There is a lesson from history. In the interwar years (1918-1939), extreme political movements engaging in mass violence could flourish in the wake of a series of spectacular man-made and natural disasters, including WWI, the Spanish flu pandemic and the Great Depression. Today’s belligerent fringe groups, motivated and focused, are able insinuate themselves into the general population, especially when society’s defenses are weakened by crisis and political fragmentation. As this development progresses, the population splits and shifts towards the extremes, with no room for innocents or those between. The most extreme elements of these networks (e.g., “The Daily Stormer,” “Eichmann Division”) strive to act in accordance with the aim of destroying the social order of particular governments, and the international order as a whole.
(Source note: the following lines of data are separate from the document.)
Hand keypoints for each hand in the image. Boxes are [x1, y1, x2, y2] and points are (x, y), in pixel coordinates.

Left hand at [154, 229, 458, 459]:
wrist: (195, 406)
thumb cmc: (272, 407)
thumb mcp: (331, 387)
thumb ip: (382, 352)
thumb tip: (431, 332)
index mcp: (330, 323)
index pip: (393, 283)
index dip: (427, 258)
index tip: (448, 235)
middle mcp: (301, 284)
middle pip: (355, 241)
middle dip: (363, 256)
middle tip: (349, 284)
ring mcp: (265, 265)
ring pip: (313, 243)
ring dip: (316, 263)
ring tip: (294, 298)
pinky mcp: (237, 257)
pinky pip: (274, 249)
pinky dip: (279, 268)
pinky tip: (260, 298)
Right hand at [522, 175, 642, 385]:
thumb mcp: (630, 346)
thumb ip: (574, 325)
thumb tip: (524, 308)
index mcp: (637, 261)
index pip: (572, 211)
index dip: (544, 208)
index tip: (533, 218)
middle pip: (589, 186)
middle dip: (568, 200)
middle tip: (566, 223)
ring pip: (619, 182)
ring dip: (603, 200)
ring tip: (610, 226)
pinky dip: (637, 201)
A key strategy of the most extreme groups is to convulse civil society, hitting institutions and now emergency services, to cause society’s implosion so that a New Order can be built from the rubble (including apocalyptic forms of terrorism akin to Aum Shirikiyo, which unleashed Sarin gas in Japan as a test bed for ultimately “destroying the world to save it”).

Nevertheless, there is also real opportunity to help put societies on a different track, by pro-actively deploying our better angels to turn the tables on our pathogenic nemesis and our own societal malaise. Consider this other example from history: Before the Roman Emperor Constantine became a Christian, Christianity likely was well on its way to gaining the allegiance of the majority of the Empire’s population through conversion and natural growth (around 40 percent per decade from a few hundred followers at the time of Christ). This occurred, in part, because the early Christians offered spiritual equality and comfort to the underprivileged (slaves, minorities, women) but also because they gave water and warmth to Romans infected by plague and other diseases, and so helped many to survive as the Romans abandoned their own and left them to die alone.
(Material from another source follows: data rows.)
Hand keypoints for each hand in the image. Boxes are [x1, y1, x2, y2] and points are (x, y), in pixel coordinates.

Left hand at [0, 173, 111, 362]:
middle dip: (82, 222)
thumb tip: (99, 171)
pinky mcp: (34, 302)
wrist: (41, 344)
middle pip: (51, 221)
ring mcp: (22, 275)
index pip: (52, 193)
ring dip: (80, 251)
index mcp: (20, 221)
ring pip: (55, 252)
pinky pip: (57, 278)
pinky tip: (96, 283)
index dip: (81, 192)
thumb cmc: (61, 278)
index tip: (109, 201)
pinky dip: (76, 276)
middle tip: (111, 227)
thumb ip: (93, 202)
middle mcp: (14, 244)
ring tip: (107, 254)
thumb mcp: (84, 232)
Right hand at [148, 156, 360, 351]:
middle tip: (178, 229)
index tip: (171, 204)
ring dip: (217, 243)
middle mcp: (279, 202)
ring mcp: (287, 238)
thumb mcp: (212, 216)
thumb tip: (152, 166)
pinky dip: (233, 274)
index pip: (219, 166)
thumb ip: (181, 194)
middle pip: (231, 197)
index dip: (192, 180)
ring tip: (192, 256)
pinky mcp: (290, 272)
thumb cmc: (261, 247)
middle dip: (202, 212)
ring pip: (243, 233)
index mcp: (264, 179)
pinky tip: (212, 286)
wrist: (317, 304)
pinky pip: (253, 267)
This is not to proffer Christianity as the solution to the social distancing problem and the key to societal healing. (During the genocide in Rwanda, that most Christian of African nations, when Christians massacred Christians and Christian nations stood idly by, it was the small minority of Sunni Muslims that offered aid and protection to the afflicted.) Neither do I think religion is a necessary part of the solution (I am not a believer), although Pope Francis’s call for priests to tend the coronavirus sick while avoiding contagion seems a laudable step in a good direction.

Rather, I suggest that we might better reflect and act as Albert Einstein, that otherwise most self-isolating and solitary figure, put it: “Strange is our situation here upon the earth. Each of us comes for a short visit, not knowing why, yet sometimes seeming to a divine purpose… That we are here for the sake of other men – above all for those upon whose smile and well-being our happiness depends, for the countless unknown souls with whose fate we are connected.” We see glimmers of such understanding and hope today in the increasingly coordinated actions of the general scientific community, whose individuals and teams are typically among the world’s most competitive and proprietary, now beginning to freely share data and discoveries to aid the sick whoever and wherever they may be. This scientific spirit, once the pride of the nation, if it endures, lights a road to recovering Rome for the world.